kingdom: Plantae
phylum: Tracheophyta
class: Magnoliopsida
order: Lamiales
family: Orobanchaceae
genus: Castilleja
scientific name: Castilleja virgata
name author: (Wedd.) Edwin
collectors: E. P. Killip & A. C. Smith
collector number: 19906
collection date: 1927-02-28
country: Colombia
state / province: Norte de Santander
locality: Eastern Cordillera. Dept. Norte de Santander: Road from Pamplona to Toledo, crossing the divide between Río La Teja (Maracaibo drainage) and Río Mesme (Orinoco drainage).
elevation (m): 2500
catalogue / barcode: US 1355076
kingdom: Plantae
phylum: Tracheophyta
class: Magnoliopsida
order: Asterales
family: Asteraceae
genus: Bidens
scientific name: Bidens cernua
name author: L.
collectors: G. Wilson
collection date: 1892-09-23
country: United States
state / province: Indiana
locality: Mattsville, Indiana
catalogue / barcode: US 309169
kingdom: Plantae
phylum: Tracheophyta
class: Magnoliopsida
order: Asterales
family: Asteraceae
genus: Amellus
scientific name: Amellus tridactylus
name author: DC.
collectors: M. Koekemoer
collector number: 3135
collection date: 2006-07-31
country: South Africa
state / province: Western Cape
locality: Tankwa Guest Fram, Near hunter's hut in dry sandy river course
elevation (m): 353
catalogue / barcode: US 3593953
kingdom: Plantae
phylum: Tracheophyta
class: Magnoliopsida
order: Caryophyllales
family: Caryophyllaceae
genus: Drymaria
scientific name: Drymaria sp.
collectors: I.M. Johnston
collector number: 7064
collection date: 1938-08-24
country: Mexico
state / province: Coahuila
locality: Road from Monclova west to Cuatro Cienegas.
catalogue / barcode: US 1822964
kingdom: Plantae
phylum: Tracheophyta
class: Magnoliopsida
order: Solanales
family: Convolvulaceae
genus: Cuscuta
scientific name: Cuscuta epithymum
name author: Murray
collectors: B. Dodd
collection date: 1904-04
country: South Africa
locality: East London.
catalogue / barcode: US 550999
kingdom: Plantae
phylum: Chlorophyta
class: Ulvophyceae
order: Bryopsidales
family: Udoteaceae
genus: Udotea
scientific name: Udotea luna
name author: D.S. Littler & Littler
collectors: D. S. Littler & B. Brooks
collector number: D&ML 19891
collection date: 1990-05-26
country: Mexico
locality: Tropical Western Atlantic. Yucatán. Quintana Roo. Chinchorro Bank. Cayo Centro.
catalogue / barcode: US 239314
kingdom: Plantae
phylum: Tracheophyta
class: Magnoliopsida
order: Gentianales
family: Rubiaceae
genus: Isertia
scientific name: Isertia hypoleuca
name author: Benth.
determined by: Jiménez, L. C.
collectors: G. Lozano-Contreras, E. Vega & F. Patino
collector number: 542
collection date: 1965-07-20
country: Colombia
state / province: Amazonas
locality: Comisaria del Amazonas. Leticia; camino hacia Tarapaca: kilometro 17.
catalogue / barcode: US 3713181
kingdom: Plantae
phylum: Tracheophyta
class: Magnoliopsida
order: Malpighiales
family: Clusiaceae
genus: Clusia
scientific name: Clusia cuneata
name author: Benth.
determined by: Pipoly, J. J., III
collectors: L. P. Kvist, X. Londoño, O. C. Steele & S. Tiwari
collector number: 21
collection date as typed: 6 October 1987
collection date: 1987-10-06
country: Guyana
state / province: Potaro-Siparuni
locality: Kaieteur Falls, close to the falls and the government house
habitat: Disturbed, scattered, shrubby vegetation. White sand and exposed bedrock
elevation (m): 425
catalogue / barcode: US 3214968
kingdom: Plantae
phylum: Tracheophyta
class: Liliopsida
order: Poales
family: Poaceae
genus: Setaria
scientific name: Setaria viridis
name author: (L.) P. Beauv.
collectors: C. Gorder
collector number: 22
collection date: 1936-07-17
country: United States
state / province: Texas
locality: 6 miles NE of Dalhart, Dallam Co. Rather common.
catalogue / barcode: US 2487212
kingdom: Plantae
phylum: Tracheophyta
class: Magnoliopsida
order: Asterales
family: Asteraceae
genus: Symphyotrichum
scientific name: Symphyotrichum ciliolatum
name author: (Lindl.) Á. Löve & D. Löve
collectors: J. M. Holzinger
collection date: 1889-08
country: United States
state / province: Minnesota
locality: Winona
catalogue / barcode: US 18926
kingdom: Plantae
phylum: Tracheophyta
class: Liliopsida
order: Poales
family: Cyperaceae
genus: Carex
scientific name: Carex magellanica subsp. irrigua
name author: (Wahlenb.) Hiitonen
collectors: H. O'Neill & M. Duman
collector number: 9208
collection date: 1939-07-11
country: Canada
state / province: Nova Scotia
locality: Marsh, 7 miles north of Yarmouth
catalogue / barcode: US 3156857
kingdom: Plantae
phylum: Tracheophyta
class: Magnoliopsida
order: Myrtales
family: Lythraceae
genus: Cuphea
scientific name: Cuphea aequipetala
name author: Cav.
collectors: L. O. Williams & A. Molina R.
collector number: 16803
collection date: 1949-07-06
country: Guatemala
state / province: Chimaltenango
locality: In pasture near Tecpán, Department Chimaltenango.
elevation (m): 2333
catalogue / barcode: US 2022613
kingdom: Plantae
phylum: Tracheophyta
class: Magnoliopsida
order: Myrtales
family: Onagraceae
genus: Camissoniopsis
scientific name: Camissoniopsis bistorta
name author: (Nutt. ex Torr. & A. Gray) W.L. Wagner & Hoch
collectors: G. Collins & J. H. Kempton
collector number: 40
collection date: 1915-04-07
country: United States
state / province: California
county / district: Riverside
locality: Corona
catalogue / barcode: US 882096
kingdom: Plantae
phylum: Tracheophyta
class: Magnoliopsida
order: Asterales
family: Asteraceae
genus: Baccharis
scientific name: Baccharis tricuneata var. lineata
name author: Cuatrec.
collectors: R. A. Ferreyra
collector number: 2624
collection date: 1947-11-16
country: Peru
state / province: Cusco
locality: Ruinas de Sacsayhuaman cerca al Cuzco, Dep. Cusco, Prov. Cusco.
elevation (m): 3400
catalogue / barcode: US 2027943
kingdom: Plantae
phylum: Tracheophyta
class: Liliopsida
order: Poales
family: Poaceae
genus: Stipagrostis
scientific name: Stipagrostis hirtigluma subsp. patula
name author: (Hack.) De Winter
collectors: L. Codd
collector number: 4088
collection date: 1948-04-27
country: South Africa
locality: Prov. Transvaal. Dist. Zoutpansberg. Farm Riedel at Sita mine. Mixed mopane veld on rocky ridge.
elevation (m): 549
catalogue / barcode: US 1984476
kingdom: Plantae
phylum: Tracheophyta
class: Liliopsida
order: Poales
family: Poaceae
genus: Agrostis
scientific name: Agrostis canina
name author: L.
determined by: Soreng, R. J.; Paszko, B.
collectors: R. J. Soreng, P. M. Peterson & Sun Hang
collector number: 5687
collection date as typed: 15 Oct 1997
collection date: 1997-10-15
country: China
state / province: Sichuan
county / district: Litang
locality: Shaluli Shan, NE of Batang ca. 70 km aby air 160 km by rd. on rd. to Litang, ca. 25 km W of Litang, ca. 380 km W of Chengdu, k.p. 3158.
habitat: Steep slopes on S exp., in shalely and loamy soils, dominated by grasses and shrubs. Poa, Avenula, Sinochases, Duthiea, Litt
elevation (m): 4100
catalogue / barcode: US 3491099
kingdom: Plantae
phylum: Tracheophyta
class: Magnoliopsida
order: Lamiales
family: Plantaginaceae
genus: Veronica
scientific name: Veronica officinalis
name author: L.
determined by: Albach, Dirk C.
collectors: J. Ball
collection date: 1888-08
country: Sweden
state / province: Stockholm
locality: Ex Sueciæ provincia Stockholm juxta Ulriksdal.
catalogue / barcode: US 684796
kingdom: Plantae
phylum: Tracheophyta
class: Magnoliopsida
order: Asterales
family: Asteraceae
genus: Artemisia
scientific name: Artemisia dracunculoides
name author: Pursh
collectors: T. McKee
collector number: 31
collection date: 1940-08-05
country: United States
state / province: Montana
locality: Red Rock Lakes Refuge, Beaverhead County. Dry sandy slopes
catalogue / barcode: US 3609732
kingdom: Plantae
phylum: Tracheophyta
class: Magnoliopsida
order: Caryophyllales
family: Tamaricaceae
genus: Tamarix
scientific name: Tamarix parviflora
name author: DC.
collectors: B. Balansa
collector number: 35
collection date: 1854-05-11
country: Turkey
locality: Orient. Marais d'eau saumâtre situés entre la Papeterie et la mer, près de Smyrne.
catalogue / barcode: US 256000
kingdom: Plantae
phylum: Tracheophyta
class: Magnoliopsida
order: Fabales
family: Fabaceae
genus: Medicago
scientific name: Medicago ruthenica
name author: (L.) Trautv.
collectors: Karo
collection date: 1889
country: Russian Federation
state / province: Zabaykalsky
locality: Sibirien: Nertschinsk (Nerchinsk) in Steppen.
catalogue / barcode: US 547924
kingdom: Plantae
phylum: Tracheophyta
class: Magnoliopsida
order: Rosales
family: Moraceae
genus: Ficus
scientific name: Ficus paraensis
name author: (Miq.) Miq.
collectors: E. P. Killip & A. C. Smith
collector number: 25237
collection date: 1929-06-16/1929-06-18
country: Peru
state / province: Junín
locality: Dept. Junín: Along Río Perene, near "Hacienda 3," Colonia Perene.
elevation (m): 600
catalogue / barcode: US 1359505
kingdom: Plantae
· · · · · · ·
Please recast the lines above as a Markdown table with a Row column numbering each one and a Line column holding its text, leaving out blank lines. Begin at the first line and stop after the line that contains "locality: Mattsville, Indiana".

| Row | Line |
|---|---|
| 1 | kingdom: Plantae |
| 2 | phylum: Tracheophyta |
| 3 | class: Magnoliopsida |
| 4 | order: Lamiales |
| 5 | family: Orobanchaceae |
| 6 | genus: Castilleja |
| 7 | scientific name: Castilleja virgata |
| 8 | name author: (Wedd.) Edwin |
| 9 | collectors: E. P. Killip & A. C. Smith |
| 10 | collector number: 19906 |
| 11 | collection date: 1927-02-28 |
| 12 | country: Colombia |
| 13 | state / province: Norte de Santander |
| 14 | locality: Eastern Cordillera. Dept. Norte de Santander: Road from Pamplona to Toledo, crossing the divide between Río La Teja (Maracaibo drainage) and Río Mesme (Orinoco drainage). |
| 15 | elevation (m): 2500 |
| 16 | catalogue / barcode: US 1355076 |
| 17 | kingdom: Plantae |
| 18 | phylum: Tracheophyta |
| 19 | class: Magnoliopsida |
| 20 | order: Asterales |
| 21 | family: Asteraceae |
| 22 | genus: Bidens |
| 23 | scientific name: Bidens cernua |
| 24 | name author: L. |
| 25 | collectors: G. Wilson |
| 26 | collection date: 1892-09-23 |
| 27 | country: United States |
| 28 | state / province: Indiana |
| 29 | locality: Mattsville, Indiana |